1. The Agreement defines “Obligations” to include “all loans, advances, debts, liabilities ․ covenants and duties owing by [Rattan] to [the Bank] of any kind or description (whether or not evidenced by [the Agreement], any note or other instrument or any other agreement between Bank and [Rattan]) ․ now existing or hereafter arising․”
2. The Change Agreement also provides that interest accrues on the unpaid balance after each payment.
3. Appellants' Request for Judicial Notice is granted.
4. The discussion related to the corporate defendants is limited to Hospitality as only it and Gonshor are parties to this appeal.
5. Hospitality also asserts Cadle presented insufficient proof of actual suspension. Subsequent events make this argument moot.

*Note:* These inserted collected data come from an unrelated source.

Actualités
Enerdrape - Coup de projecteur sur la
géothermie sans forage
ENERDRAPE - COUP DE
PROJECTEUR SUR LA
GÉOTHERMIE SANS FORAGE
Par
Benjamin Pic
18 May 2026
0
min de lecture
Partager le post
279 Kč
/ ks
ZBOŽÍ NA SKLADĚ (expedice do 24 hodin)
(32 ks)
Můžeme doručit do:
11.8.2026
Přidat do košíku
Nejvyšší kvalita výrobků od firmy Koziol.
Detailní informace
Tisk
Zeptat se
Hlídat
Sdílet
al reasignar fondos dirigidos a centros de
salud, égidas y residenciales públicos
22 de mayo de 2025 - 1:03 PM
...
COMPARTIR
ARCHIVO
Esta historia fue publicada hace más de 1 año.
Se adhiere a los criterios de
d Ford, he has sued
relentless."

6. Cadle's assertion that Grell v. Laci Le Beau Corp. (1999) 73 Cal.App.4th 1300, 87 Cal.Rptr.2d 358 supports its right to obtain judgment against Hospitality goes too far. In that case, the court affirmed summary judgment on statute of limitations grounds only after plaintiffs agreed their action was time-barred unless the statute of limitations was tolled during the corporation's suspension. (Id. at p. 1306, 87 Cal.Rptr.2d 358.)

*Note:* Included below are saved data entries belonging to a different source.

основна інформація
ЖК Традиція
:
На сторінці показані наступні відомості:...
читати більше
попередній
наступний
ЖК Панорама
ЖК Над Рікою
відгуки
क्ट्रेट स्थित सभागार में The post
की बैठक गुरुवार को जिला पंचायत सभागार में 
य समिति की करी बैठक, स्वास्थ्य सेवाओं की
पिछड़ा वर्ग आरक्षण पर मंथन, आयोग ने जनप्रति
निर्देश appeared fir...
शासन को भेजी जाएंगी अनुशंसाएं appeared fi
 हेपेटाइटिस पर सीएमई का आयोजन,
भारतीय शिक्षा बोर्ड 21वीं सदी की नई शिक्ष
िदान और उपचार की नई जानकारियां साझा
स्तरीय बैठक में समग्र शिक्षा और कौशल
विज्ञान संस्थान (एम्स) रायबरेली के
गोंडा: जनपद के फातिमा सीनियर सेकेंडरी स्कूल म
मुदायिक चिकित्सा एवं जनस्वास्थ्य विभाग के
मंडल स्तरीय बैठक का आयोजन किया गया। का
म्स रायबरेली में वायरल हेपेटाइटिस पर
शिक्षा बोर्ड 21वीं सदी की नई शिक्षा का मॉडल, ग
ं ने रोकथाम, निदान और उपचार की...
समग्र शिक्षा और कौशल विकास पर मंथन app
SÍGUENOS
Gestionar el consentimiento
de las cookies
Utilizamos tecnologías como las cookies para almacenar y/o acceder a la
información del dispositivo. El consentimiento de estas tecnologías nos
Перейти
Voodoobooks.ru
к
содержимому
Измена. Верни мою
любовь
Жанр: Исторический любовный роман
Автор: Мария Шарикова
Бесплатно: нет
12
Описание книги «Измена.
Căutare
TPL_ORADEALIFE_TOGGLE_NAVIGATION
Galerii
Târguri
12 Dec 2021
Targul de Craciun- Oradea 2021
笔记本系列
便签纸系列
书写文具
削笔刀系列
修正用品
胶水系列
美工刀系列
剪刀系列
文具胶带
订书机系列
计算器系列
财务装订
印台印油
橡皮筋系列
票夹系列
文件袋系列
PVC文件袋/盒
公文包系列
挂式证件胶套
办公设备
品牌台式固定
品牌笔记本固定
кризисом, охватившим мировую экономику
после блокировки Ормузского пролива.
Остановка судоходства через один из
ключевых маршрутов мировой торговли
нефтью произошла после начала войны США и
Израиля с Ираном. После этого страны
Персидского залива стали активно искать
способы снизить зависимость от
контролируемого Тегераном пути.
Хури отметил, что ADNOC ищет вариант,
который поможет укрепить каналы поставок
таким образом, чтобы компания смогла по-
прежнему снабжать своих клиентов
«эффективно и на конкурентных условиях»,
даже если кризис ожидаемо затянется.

7. Ordinarily a surety may assert any defenses or set-offs the principal corporate debtor could have raised, had the corporation not been disabled and unable to defend itself in court by virtue of its suspension. (Kalfountzos v. Hartford Fire Ins. Co. (1995) 37 Cal.App.4th 1655, 1659-1660, 44 Cal.Rptr.2d 714, disapproved on other grounds by Wm. R.Clarke Corp. v. Safeco Ins. Co. (1997) 15 Cal.4th 882, 896, 64 Cal.Rptr.2d 578, 938 P.2d 372.) The record does not indicate why Gonshor did not assert any defenses. That decision may have been strategic or a mistake on the part of his trial counsel. Perhaps the decision is explained by a clause in the guaranty wherein Gonshor agreed to “waive [ ] any right to assert against [Cadle] any defense (legal or equitable), set-off ․ which [Hospitality] may now or at any time” have against Cadle. Whatever the reason, at least as to Gonshor, the issue is waived now.

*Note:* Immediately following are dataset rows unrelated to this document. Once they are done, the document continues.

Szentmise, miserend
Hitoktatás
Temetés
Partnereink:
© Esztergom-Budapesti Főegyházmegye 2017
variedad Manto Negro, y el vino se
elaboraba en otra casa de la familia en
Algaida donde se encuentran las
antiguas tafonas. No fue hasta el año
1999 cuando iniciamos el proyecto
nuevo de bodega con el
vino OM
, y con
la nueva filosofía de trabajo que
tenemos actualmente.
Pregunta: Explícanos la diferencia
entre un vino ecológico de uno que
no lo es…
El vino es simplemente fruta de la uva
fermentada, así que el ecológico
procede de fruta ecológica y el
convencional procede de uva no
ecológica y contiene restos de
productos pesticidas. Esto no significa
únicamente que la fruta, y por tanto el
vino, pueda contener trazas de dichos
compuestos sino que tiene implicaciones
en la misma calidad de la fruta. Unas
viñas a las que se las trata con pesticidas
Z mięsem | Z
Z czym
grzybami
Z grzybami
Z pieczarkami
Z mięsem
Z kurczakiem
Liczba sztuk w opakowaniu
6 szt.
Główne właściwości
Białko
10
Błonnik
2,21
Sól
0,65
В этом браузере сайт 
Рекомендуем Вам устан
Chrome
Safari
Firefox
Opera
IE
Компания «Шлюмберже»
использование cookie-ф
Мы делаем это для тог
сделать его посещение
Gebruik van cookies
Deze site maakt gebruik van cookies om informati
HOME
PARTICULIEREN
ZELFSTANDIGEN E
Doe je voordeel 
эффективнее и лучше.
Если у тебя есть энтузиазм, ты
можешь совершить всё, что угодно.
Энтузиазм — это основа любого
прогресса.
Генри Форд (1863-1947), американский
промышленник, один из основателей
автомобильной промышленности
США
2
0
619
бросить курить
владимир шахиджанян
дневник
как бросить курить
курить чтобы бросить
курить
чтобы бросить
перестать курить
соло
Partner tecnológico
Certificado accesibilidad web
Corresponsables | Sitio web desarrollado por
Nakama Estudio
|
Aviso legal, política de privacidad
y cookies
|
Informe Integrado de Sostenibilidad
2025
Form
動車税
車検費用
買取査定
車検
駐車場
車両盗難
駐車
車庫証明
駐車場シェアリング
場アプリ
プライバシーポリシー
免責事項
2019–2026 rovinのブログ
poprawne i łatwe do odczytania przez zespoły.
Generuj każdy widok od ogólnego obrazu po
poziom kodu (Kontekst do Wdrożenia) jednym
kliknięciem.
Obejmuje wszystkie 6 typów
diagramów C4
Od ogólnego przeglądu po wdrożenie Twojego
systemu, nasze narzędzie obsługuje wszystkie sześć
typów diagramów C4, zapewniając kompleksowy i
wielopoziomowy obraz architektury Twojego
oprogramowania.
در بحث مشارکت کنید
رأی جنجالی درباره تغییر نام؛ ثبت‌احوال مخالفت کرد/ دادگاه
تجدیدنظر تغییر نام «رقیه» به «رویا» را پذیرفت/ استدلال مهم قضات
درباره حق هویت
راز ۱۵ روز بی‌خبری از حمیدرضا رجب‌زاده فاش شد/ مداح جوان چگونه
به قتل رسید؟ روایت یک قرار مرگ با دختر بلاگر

8. However, we reject the defendants' attempt to obfuscate the straightforward issue of the applicable statute of limitations. The trial court was correct: The Change Agreement-like its predecessor, the Agreement-is a promissory note, a negotiable instrument. It establishes a payment schedule, but also provides that a missed payment need not be considered a breach if the full debt is satisfied by December 31, 1993. Commercial Code section 3118, subdivision (a) establishes a six-year statute of limitations, from the final due date, for promissory notes payable at a definite time. The Change Agreement also contains a written waiver of defenses. Code of Civil Procedure section 360.5 provides that, if the limitations period is waived, the waiver may extend the statute an additional four years. Thus, this action, filed on September 30, 2003, was brought within the 10-year statute of limitations, and is timely. Commercial Code section 3118, subdivision (b) does not govern this action inasmuch as that statute applies only to “pure” demand notes, i.e., those lacking any due date.
RUBIN, Acting P.J., and FLIER, J., concur.